#### What the task requires:
Repeat the entries that follow verbatim, without any of their pictures.
(Record extracts Opens)
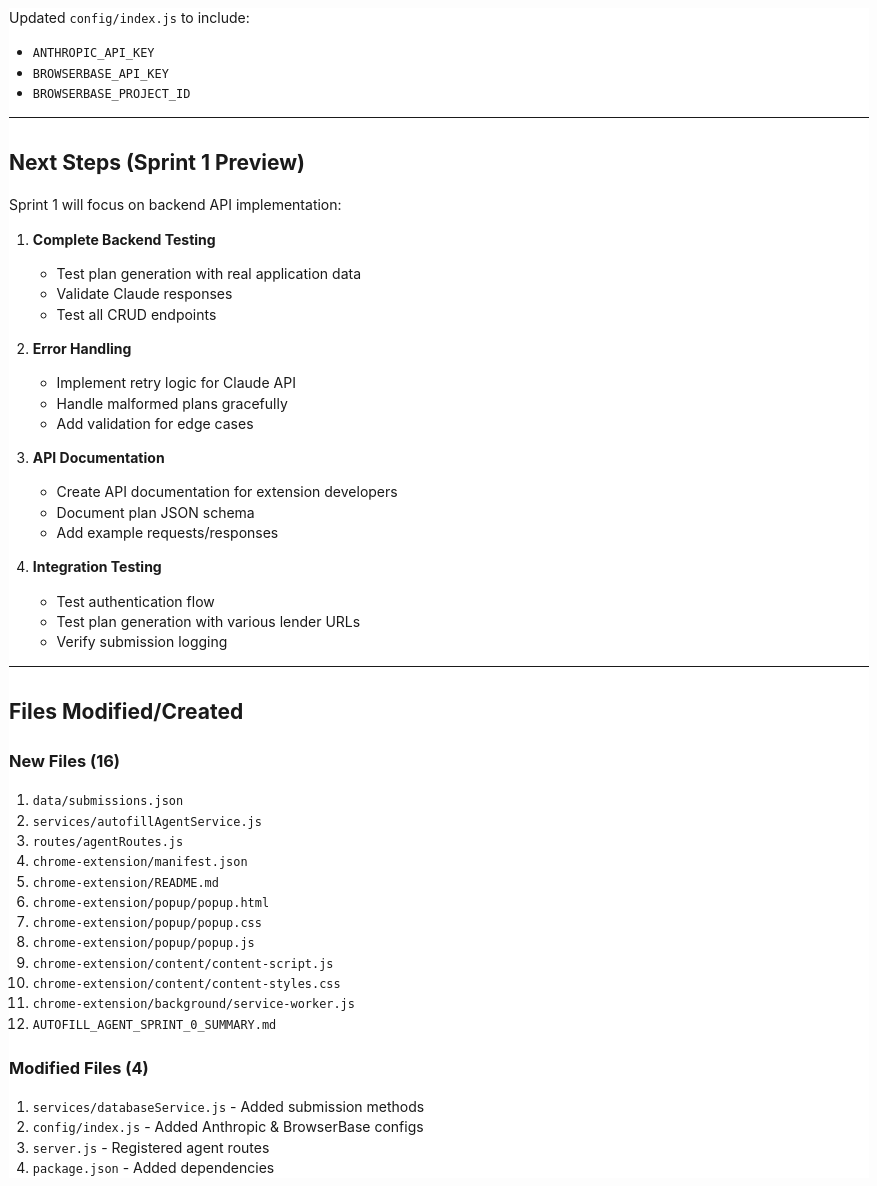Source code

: Updated `config/index.js` to include:
- `ANTHROPIC_API_KEY`
- `BROWSERBASE_API_KEY`
- `BROWSERBASE_PROJECT_ID`

---

## Next Steps (Sprint 1 Preview)

Sprint 1 will focus on backend API implementation:

1. **Complete Backend Testing**
   - Test plan generation with real application data
   - Validate Claude responses
   - Test all CRUD endpoints

2. **Error Handling**
   - Implement retry logic for Claude API
   - Handle malformed plans gracefully
   - Add validation for edge cases

3. **API Documentation**
   - Create API documentation for extension developers
   - Document plan JSON schema
   - Add example requests/responses

4. **Integration Testing**
   - Test authentication flow
   - Test plan generation with various lender URLs
   - Verify submission logging

---

## Files Modified/Created

### New Files (16)
1. `data/submissions.json`
2. `services/autofillAgentService.js`
3. `routes/agentRoutes.js`
4. `chrome-extension/manifest.json`
5. `chrome-extension/README.md`
6. `chrome-extension/popup/popup.html`
7. `chrome-extension/popup/popup.css`
8. `chrome-extension/popup/popup.js`
9. `chrome-extension/content/content-script.js`
10. `chrome-extension/content/content-styles.css`
11. `chrome-extension/background/service-worker.js`
12. `AUTOFILL_AGENT_SPRINT_0_SUMMARY.md`

### Modified Files (4)
1. `services/databaseService.js` - Added submission methods
2. `config/index.js` - Added Anthropic & BrowserBase configs
3. `server.js` - Registered agent routes
4. `package.json` - Added dependencies
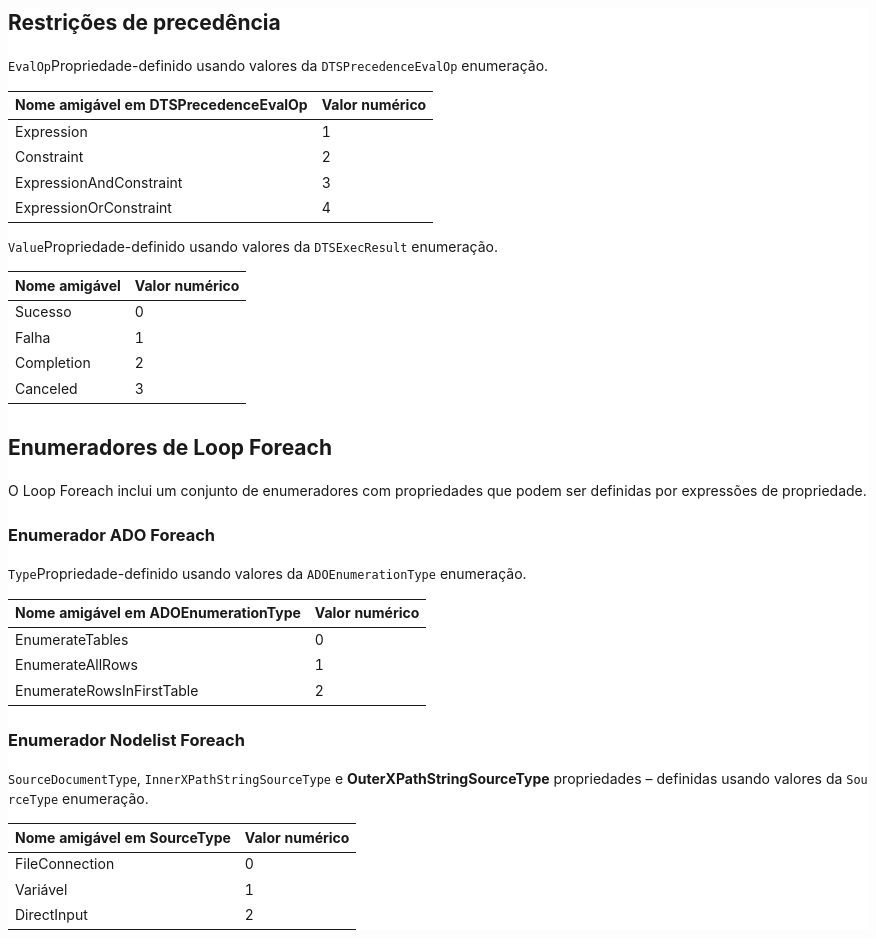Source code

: ##  <a name="precedence-constraints"></a><a name="PrecedenceConstraints"></a> Restrições de precedência  
 `EvalOp`Propriedade-definido usando valores da `DTSPrecedenceEvalOp` enumeração.  
  
|Nome amigável em DTSPrecedenceEvalOp|Valor numérico|  
|------------------------------------------|-------------------|  
|Expression|1|  
|Constraint|2|  
|ExpressionAndConstraint|3|  
|ExpressionOrConstraint|4|  
  
 `Value`Propriedade-definido usando valores da `DTSExecResult` enumeração.  
  
|Nome amigável|Valor numérico|  
|-------------------|-------------------|  
|Sucesso|0|  
|Falha|1|  
|Completion|2|  
|Canceled|3|  
  
##  <a name="foreach-loop-enumerators"></a><a name="Foreach"></a> Enumeradores de Loop Foreach  
 O Loop Foreach inclui um conjunto de enumeradores com propriedades que podem ser definidas por expressões de propriedade.  
  
### <a name="foreach-ado-enumerator"></a>Enumerador ADO Foreach  
 `Type`Propriedade-definido usando valores da `ADOEnumerationType` enumeração.  
  
|Nome amigável em ADOEnumerationType|Valor numérico|  
|-----------------------------------------|-------------------|  
|EnumerateTables|0|  
|EnumerateAllRows|1|  
|EnumerateRowsInFirstTable|2|  
  
### <a name="foreach-nodelist-enumerator"></a>Enumerador Nodelist Foreach  
 `SourceDocumentType`, `InnerXPathStringSourceType` e **OuterXPathStringSourceType** propriedades – definidas usando valores da `SourceType` enumeração.  
  
|Nome amigável em SourceType|Valor numérico|  
|---------------------------------|-------------------|  
|FileConnection|0|  
|Variável|1|  
|DirectInput|2|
(Record extracts Closes)
#### Answer:
Source code

: Updated `config/index.js` to include:
- `ANTHROPIC_API_KEY`
- `BROWSERBASE_API_KEY`
- `BROWSERBASE_PROJECT_ID`

---

## Next Steps (Sprint 1 Preview)

Sprint 1 will focus on backend API implementation:

1. **Complete Backend Testing**
   - Test plan generation with real application data
   - Validate Claude responses
   - Test all CRUD endpoints

2. **Error Handling**
   - Implement retry logic for Claude API
   - Handle malformed plans gracefully
   - Add validation for edge cases

3. **API Documentation**
   - Create API documentation for extension developers
   - Document plan JSON schema
   - Add example requests/responses

4. **Integration Testing**
   - Test authentication flow
   - Test plan generation with various lender URLs
   - Verify submission logging

---

## Files Modified/Created

### New Files (16)
1. `data/submissions.json`
2. `services/autofillAgentService.js`
3. `routes/agentRoutes.js`
4. `chrome-extension/manifest.json`
5. `chrome-extension/README.md`
6. `chrome-extension/popup/popup.html`
7. `chrome-extension/popup/popup.css`
8. `chrome-extension/popup/popup.js`
9. `chrome-extension/content/content-script.js`
10. `chrome-extension/content/content-styles.css`
11. `chrome-extension/background/service-worker.js`
12. `AUTOFILL_AGENT_SPRINT_0_SUMMARY.md`

### Modified Files (4)
1. `services/databaseService.js` - Added submission methods
2. `config/index.js` - Added Anthropic & BrowserBase configs
3. `server.js` - Registered agent routes
4. `package.json` - Added dependencies
Source code

: ##  <a name="precedence-constraints"></a><a name="PrecedenceConstraints"></a> Restrições de precedência  
 `EvalOp`Propriedade-definido usando valores da `DTSPrecedenceEvalOp` enumeração.  
  
|Nome amigável em DTSPrecedenceEvalOp|Valor numérico|  
|------------------------------------------|-------------------|  
|Expression|1|  
|Constraint|2|  
|ExpressionAndConstraint|3|  
|ExpressionOrConstraint|4|  
  
 `Value`Propriedade-definido usando valores da `DTSExecResult` enumeração.  
  
|Nome amigável|Valor numérico|  
|-------------------|-------------------|  
|Sucesso|0|  
|Falha|1|  
|Completion|2|  
|Canceled|3|  
  
##  <a name="foreach-loop-enumerators"></a><a name="Foreach"></a> Enumeradores de Loop Foreach  
 O Loop Foreach inclui um conjunto de enumeradores com propriedades que podem ser definidas por expressões de propriedade.  
  
### <a name="foreach-ado-enumerator"></a>Enumerador ADO Foreach  
 `Type`Propriedade-definido usando valores da `ADOEnumerationType` enumeração.  
  
|Nome amigável em ADOEnumerationType|Valor numérico|  
|-----------------------------------------|-------------------|  
|EnumerateTables|0|  
|EnumerateAllRows|1|  
|EnumerateRowsInFirstTable|2|  
  
### <a name="foreach-nodelist-enumerator"></a>Enumerador Nodelist Foreach  
 `SourceDocumentType`, `InnerXPathStringSourceType` e **OuterXPathStringSourceType** propriedades – definidas usando valores da `SourceType` enumeração.  
  
|Nome amigável em SourceType|Valor numérico|  
|---------------------------------|-------------------|  
|FileConnection|0|  
|Variável|1|  
|DirectInput|2|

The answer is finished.